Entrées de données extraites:
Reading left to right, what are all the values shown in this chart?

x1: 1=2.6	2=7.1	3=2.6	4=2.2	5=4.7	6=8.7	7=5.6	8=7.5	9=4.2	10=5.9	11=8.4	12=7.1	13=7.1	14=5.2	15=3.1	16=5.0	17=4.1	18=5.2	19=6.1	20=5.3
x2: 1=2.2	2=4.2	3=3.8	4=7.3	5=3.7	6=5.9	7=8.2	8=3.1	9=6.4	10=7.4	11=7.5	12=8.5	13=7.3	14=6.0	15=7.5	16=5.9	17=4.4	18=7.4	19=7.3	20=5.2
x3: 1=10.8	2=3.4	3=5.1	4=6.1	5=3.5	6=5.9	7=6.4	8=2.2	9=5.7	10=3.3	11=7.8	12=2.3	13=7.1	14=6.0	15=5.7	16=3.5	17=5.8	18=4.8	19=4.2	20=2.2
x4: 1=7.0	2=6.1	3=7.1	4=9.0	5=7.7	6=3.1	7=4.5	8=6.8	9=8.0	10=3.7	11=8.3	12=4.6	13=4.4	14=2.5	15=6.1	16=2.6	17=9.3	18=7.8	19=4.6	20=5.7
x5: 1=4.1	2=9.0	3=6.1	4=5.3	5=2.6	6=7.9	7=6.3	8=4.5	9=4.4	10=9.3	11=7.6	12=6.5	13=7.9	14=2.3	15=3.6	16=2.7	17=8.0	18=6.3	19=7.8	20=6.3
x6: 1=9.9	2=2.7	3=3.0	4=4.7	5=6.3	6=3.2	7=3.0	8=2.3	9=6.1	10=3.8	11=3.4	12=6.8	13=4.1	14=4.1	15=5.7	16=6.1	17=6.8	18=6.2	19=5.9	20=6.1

Consigne.
Renvoyez à l'identique chacune des lignes de toutes les entrées ci-dessus, sans rien y changer.

Réponse attendue.
Reading left to right, what are all the values shown in this chart?

x1: 1=2.6	2=7.1	3=2.6	4=2.2	5=4.7	6=8.7	7=5.6	8=7.5	9=4.2	10=5.9	11=8.4	12=7.1	13=7.1	14=5.2	15=3.1	16=5.0	17=4.1	18=5.2	19=6.1	20=5.3
x2: 1=2.2	2=4.2	3=3.8	4=7.3	5=3.7	6=5.9	7=8.2	8=3.1	9=6.4	10=7.4	11=7.5	12=8.5	13=7.3	14=6.0	15=7.5	16=5.9	17=4.4	18=7.4	19=7.3	20=5.2
x3: 1=10.8	2=3.4	3=5.1	4=6.1	5=3.5	6=5.9	7=6.4	8=2.2	9=5.7	10=3.3	11=7.8	12=2.3	13=7.1	14=6.0	15=5.7	16=3.5	17=5.8	18=4.8	19=4.2	20=2.2
x4: 1=7.0	2=6.1	3=7.1	4=9.0	5=7.7	6=3.1	7=4.5	8=6.8	9=8.0	10=3.7	11=8.3	12=4.6	13=4.4	14=2.5	15=6.1	16=2.6	17=9.3	18=7.8	19=4.6	20=5.7
x5: 1=4.1	2=9.0	3=6.1	4=5.3	5=2.6	6=7.9	7=6.3	8=4.5	9=4.4	10=9.3	11=7.6	12=6.5	13=7.9	14=2.3	15=3.6	16=2.7	17=8.0	18=6.3	19=7.8	20=6.3
x6: 1=9.9	2=2.7	3=3.0	4=4.7	5=6.3	6=3.2	7=3.0	8=2.3	9=6.1	10=3.8	11=3.4	12=6.8	13=4.1	14=4.1	15=5.7	16=6.1	17=6.8	18=6.2	19=5.9	20=6.1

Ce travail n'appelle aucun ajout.